Но тут она снова вспомнила, какой морозный и ветреный день был тогда, и как они промерзли, и как им страшно было даже подумать о том, что придется тащить обратно санки с тяжелыми часами и не принести домой никакой еды. Нет, другого выхода у них тогда не было.
И зная, что, может быть, именно этот человек виноват в болезни матери, она все-таки гнала от себя неприязнь, к нему, чтобы не пробудить в себе гнев… Ведь и теперь другого выхода у нее не было.

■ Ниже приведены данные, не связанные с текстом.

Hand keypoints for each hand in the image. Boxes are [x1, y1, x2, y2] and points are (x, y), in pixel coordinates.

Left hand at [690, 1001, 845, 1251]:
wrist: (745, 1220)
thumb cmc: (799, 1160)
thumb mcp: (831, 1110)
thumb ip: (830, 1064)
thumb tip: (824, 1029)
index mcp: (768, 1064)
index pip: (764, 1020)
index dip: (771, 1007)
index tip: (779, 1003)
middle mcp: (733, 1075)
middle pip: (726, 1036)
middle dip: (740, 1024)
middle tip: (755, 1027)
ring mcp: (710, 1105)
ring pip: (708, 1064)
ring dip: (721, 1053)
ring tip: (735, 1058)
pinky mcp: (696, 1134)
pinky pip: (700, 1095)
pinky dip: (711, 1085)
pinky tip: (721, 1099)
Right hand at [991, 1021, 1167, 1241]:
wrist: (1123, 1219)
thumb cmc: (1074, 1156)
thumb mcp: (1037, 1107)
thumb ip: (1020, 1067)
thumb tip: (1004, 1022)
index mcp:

А он тем временем там, у своего прилавка, пересчитывал деньги. У него было много денег. Так много, что у Фали зарябило в глазах. Десять тысяч, не меньше. Нет, не десять, больше! Вот еще достает.
— Вы знаете, я все-таки спрошу у него, — повернулась она к девушке. — Может быть, он купит? Видите, сколько у него денег. Может быть, он купит или на мед обменяет. Мне ведь немного.

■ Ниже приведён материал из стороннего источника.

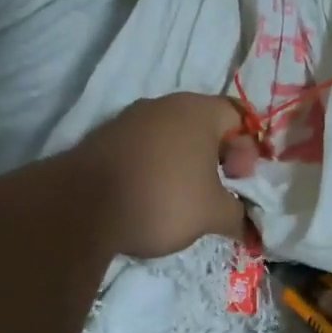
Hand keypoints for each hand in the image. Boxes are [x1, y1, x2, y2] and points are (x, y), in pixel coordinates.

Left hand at [69, 93, 259, 259]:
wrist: (82, 207)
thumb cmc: (162, 199)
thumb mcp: (212, 214)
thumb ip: (238, 216)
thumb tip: (249, 227)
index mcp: (197, 110)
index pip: (238, 116)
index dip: (248, 150)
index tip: (240, 181)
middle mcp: (163, 105)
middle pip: (205, 126)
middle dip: (218, 159)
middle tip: (219, 192)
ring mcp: (130, 120)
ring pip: (172, 138)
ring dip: (187, 165)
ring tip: (186, 200)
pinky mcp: (105, 139)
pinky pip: (145, 149)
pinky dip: (157, 168)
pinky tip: (153, 198)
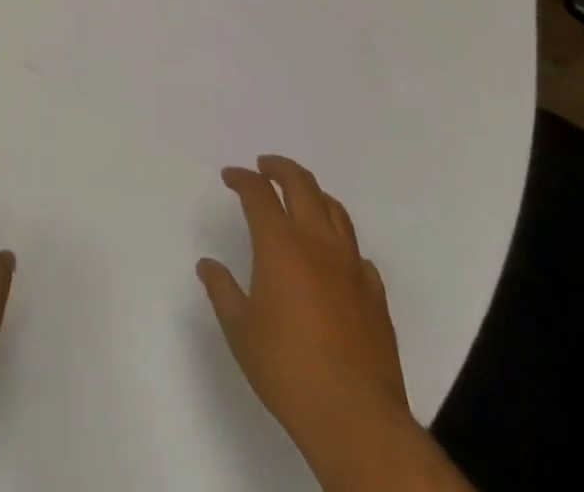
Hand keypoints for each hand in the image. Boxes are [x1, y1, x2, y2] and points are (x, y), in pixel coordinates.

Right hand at [198, 155, 409, 458]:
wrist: (356, 417)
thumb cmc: (287, 369)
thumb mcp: (240, 330)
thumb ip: (222, 290)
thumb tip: (208, 265)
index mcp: (280, 244)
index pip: (258, 193)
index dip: (242, 178)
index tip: (230, 177)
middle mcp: (318, 243)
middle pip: (301, 184)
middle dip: (280, 168)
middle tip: (264, 166)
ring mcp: (352, 266)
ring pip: (335, 210)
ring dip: (313, 194)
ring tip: (300, 197)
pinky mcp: (375, 294)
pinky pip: (356, 251)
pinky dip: (340, 240)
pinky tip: (334, 256)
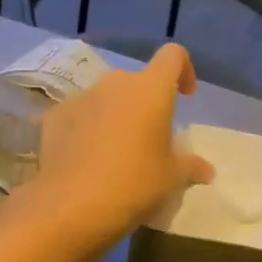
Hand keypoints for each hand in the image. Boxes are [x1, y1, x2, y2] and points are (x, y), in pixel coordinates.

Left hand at [23, 44, 213, 247]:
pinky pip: (78, 115)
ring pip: (105, 98)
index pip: (173, 56)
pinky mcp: (54, 116)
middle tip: (149, 139)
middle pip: (137, 81)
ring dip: (115, 116)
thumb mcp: (171, 179)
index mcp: (150, 89)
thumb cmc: (133, 184)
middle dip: (145, 103)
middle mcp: (114, 83)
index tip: (185, 96)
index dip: (184, 70)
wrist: (71, 205)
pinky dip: (86, 129)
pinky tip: (86, 160)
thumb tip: (207, 170)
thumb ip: (191, 167)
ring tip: (115, 152)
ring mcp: (80, 97)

— Не надо! — снова умоляюще стала просить девушка. — Не надо!
Но Фаля уже сгребла озябшими, непослушными руками ковер в охапку, погрузила его на санки и двинулась к рыжему.
Подойдя, она не сразу решилась с ним заговорить. А тут, как нарочно, все время подходили очень рассерженные покупательницы и злили его.
— Другие-то на фронте кровь льют, а ты детишек до последнего обираешь! На фронт бы тебя!
— А пусть берут, бабуля! — Голос рыжего был по-злому веселым. — Пусть берут! Я, бабуля, только до первого окопа!
— Это как — до первого?
— А вот так, бабуленька, до первого.
Фаля испугалась, что следующая покупательница рассердит его еще больше, и не решилась медлить и дальше.
— Дядя! — Голос у нее от унижения словно замерз на морозе, заледенел и звенел как-то не по-живому. — Дядечка! А этот ковер вы у меня не купите?.. — Помните, вы у нас прошлой зимой часы купили. Ведь хорошие часы, правда? А этот ковер тоже хороший, дорогой…
Она развернула ковер, и как красиво лег перед ним этот венок из цветов!
— А! — сказал он заинтересованно. — Вещь!
— Вещь! — обрадованно повторила Фаля. — Если нужно, я могу его вам опять довезти до самого дома, у меня санки… И вы знаете, мне не обязательно деньги. Мне бы меду. Хоть половину баночки.
— А баночка-то у тебя большая?
— Нет-нет! Что вы!
Она судорожно рылась в затвердевшей от мороза кошелке, не сразу сумев озябшей рукой ухватить банку. А он, сдвинув мохнатую шапку на затылок, втащил ковер на прилавок, разгладил цветы ладонями, словно лаская их, и на горбоносом его лице с рыжими, мохнатыми, как и его рыжая шапка, бровями, с крупной то ли бородавкой, то ли родинкой между ними, все яснее и яснее выступала довольная улыбка. Ковер ему нравился.
Фаля вдруг испугалась, что он заметит вплетенные в венок имена и раздумает покупать ковер, и, приложив отчаянные усилия, почти со стоном выдернула банку из обледеневшей кошелки.
— Вот!
Она протянула ему банку и вдруг с ужасом увидела, что он заинтересовался теперь чем-то совсем другим, чем-то таким, что занимало его больше Фалиного ковра, чем-то таким, что находилось позади нее.
Фаля оглянулась.
Прижимая к груди кошку с отбитыми ушами и вылинявшую матрешку, позади нее стояла ее синеглазая соседка. Это на нее так заинтересованно смотрел рыжий.
— А! — сказал он с какой-то веселой злорадностью. — Старая знакомая! Настя-Настасья!
У Фали дрогнуло сердце — сейчас его опять рассердят!
— Ну, милая, шоколадная, и много ли наторговала? Смотри-ка! Опять со своей кисой пришла! Что, не идет торговля-то? А?
— Этой девочке мед нужен, — нахмурив тонкие темные брови, сказала девушка, не глядя на рыжего. — А ковер у нее очень дорогой, ручной работы. Редкий. Очень дорогой ковер. Я сама видела — ей очень много за него предлагали. А ей мед нужен, а не деньги. Вы ей взамен, пожалуйста, меду дайте… Сколько нужно… Пожалуйста.